::: SELECTED TEXT

BRIEF DESCRIPTION OF THE DRAWINGS
[0007] The present invention will be readily understood by the
following detailed description in conjunction with the accompanying
drawings, wherein like reference numerals designate like structural
elements.
[0008] FIG. 1A illustrates a perspective view of a microphone boom
cap in one example of the invention.
[0009] FIG. 1B illustrates a side view of the microphone boom cap
shown in FIG. 1A.
[0010] FIG. 2 illustrates a perspective cutaway view of a
microphone boom cap disposed over a microphone boom in a first use
position.
[0011] FIG. 3 illustrates a perspective cutaway view of a
microphone boom cap disposed over a microphone boom in a second use
position.
[0012] FIG. 4A illustrates a perspective view of a microphone boom
cap in a further example of the invention.
[0013] FIG. 4B illustrates a side view of the microphone boom cap
shown in FIG. 4A.
[0014] FIG. 5 illustrates a side cutaway view of a microphone boom
cap disposed over a microphone boom in a first use position in a
further example of the invention.
[0015] FIG. 6 illustrates a side cutaway view of a microphone boom
cap disposed over a microphone boom in a second use position in a
further example of the invention.
DESCRIPTION OF SPECIFIC EMBODIMENTS
[0016] Methods and apparatuses for headset booms and microphone
assemblies are disclosed. The following description is presented to
enable any person skilled in the art to make and use the invention.

::::::
::: EXTRACTED ENTRIES

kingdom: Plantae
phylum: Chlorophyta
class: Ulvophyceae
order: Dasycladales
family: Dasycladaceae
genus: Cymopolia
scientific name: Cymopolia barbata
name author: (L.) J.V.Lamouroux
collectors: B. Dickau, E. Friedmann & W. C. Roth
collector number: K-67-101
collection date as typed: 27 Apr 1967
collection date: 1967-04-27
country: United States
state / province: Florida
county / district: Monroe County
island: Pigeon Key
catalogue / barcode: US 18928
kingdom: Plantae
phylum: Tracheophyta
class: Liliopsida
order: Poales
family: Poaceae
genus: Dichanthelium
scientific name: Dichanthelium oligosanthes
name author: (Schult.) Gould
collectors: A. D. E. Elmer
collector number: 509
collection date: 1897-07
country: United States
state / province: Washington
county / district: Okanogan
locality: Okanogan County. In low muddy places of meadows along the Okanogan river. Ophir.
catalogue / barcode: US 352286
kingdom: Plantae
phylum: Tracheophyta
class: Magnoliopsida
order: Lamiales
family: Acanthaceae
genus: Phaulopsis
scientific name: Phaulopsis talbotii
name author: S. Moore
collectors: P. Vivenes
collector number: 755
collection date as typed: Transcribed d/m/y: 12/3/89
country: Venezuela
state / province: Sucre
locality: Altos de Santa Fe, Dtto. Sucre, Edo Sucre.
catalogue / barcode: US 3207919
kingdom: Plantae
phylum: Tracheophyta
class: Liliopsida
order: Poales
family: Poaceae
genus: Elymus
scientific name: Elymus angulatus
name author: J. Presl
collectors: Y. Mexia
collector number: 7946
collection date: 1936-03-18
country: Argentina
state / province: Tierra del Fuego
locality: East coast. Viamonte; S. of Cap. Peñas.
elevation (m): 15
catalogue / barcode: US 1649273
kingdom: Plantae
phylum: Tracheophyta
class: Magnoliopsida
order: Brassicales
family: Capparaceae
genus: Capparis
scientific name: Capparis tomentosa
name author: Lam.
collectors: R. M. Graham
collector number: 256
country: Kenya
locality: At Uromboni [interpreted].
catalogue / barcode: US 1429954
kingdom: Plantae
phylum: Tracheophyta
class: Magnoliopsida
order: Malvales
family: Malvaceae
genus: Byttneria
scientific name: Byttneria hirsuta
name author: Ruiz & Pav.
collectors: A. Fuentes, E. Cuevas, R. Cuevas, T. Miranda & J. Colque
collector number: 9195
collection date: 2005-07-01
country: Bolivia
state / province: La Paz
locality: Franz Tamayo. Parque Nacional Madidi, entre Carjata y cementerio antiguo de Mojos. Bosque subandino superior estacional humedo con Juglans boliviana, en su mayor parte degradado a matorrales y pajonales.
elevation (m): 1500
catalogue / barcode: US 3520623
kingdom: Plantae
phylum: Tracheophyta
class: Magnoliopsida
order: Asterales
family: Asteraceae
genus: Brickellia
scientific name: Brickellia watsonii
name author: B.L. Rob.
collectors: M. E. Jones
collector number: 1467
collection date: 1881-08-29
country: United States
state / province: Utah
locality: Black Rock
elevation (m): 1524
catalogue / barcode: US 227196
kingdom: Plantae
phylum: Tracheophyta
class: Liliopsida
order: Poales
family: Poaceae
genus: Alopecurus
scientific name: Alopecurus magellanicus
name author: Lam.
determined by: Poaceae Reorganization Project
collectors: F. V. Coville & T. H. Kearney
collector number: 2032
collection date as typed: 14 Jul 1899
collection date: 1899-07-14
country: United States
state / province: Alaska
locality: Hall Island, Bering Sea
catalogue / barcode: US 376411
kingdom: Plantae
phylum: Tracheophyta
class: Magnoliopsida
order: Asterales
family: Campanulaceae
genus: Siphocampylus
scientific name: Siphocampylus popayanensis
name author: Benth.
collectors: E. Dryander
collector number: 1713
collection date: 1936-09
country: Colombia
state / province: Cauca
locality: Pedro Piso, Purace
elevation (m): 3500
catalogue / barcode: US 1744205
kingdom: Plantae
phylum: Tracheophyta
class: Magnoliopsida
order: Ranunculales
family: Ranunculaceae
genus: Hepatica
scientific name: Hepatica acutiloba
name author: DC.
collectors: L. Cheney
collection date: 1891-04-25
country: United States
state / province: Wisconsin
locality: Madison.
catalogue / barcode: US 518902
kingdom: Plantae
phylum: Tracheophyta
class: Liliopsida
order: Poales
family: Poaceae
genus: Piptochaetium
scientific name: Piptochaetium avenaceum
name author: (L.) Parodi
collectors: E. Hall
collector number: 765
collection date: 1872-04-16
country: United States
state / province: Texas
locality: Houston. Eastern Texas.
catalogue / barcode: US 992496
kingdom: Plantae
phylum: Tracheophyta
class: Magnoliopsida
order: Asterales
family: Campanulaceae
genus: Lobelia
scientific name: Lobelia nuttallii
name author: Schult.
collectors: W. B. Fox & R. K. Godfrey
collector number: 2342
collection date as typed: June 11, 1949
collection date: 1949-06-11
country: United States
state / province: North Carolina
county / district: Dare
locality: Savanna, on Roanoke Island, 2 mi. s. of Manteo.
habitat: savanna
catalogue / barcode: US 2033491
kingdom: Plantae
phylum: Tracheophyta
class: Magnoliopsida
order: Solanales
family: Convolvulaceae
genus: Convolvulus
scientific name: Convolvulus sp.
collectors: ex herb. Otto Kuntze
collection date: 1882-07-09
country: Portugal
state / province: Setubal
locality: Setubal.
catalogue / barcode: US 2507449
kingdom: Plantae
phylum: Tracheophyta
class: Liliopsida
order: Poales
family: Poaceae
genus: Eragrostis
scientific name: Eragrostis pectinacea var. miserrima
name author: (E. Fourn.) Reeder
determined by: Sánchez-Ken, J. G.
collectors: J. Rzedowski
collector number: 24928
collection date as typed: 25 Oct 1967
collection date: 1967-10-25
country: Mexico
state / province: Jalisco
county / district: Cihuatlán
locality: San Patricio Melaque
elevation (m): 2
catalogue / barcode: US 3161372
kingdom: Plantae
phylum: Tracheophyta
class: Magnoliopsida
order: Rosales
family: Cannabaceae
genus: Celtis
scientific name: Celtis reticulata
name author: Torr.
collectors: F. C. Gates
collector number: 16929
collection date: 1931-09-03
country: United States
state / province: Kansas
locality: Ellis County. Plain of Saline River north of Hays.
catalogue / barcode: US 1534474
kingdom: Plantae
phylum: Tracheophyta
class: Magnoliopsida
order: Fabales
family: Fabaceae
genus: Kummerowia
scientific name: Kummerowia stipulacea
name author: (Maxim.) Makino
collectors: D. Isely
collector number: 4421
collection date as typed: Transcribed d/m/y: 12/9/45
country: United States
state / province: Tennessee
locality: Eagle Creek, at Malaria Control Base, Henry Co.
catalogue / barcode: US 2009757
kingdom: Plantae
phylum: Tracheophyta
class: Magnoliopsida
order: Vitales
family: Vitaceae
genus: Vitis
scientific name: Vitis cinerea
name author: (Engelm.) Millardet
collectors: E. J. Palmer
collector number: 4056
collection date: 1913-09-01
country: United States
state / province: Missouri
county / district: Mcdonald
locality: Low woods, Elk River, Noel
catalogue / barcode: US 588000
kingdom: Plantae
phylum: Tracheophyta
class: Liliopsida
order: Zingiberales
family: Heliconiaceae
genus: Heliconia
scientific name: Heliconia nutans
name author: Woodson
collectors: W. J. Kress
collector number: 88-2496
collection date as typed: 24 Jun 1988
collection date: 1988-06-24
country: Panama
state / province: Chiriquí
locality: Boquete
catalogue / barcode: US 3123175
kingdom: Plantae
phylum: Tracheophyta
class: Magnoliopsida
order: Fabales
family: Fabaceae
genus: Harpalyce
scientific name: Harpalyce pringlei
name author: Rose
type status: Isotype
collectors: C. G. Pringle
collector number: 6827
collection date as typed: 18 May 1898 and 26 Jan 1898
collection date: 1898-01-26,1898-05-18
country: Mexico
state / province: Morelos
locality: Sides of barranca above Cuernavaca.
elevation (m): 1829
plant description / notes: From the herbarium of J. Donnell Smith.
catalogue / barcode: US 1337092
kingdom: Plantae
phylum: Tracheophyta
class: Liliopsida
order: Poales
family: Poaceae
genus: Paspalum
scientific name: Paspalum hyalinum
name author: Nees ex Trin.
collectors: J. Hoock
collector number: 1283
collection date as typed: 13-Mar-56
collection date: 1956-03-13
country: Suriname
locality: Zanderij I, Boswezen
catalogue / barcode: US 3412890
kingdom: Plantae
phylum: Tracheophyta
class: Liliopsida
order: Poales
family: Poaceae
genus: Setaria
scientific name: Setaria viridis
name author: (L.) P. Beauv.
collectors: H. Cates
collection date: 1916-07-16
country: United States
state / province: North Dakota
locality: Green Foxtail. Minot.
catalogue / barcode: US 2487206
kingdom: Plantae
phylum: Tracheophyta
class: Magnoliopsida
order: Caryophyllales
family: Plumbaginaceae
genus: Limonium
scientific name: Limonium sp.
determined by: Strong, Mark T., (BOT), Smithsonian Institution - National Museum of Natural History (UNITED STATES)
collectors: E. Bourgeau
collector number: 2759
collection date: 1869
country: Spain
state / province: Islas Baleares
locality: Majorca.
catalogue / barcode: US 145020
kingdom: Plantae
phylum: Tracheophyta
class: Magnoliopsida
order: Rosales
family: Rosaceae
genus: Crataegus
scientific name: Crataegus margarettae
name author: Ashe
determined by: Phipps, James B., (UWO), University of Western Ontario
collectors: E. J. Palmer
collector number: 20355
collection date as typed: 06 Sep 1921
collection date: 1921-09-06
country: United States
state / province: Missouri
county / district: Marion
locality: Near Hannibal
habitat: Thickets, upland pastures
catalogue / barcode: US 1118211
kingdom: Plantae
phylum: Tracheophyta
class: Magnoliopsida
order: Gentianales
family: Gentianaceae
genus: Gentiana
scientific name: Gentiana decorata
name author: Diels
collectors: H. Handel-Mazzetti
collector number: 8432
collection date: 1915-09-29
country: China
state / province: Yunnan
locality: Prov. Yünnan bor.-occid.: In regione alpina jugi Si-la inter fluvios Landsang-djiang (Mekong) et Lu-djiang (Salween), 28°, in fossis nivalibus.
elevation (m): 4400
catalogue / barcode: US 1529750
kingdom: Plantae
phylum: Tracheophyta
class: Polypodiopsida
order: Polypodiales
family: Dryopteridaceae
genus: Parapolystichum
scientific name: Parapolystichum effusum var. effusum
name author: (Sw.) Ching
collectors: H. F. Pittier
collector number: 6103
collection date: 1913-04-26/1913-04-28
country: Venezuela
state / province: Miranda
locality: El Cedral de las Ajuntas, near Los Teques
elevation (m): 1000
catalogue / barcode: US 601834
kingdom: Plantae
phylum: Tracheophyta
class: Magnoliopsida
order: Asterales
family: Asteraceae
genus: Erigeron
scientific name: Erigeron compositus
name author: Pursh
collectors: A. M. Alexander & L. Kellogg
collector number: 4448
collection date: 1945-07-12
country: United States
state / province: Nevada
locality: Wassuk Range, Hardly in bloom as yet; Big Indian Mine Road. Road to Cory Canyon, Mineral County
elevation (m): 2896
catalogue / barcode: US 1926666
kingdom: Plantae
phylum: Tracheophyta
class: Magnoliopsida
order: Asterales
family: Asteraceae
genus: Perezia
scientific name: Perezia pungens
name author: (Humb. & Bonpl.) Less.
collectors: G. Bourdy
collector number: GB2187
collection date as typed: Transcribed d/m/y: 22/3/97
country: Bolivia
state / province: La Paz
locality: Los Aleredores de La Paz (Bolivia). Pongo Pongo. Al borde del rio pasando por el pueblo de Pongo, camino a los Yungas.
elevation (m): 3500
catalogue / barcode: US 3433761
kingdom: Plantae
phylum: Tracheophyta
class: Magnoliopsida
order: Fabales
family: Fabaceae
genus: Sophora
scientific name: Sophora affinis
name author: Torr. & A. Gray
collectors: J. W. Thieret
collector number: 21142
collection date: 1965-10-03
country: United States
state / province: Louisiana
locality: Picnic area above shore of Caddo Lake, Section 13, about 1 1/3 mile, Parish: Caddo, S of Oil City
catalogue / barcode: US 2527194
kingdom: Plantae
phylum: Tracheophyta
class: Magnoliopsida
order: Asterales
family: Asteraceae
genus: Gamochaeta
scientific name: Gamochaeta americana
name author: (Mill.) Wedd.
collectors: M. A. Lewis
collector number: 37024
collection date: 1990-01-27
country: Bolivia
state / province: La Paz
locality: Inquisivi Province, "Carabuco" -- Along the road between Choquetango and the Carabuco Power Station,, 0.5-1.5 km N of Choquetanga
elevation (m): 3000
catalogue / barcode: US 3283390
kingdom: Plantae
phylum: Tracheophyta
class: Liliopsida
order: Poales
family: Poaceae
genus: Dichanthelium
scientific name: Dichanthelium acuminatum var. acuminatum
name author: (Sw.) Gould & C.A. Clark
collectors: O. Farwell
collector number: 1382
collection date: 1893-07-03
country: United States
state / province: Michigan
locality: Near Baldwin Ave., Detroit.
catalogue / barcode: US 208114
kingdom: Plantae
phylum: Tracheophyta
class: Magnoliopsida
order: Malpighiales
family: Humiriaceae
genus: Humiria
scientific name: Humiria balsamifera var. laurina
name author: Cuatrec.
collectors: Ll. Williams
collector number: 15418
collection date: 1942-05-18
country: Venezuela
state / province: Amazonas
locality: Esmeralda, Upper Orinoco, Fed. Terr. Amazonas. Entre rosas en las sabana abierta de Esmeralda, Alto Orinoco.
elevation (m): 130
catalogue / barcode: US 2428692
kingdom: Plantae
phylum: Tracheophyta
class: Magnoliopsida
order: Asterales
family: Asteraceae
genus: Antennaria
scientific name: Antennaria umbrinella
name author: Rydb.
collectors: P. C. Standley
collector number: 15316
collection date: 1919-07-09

::::::

== GOALS ==
• 1. In the microphone boom cap text, what kind of view does FIG. 1B show?
• 2. List every line of the rows that contains the string "Dichanthelium", matching case.

== LIST OF SOLUTIONS ==
• 1. A side view of the microphone boom cap shown in FIG. 1A.

• 2.
genus: Dichanthelium
scientific name: Dichanthelium oligosanthes
genus: Dichanthelium
scientific name: Dichanthelium acuminatum var. acuminatum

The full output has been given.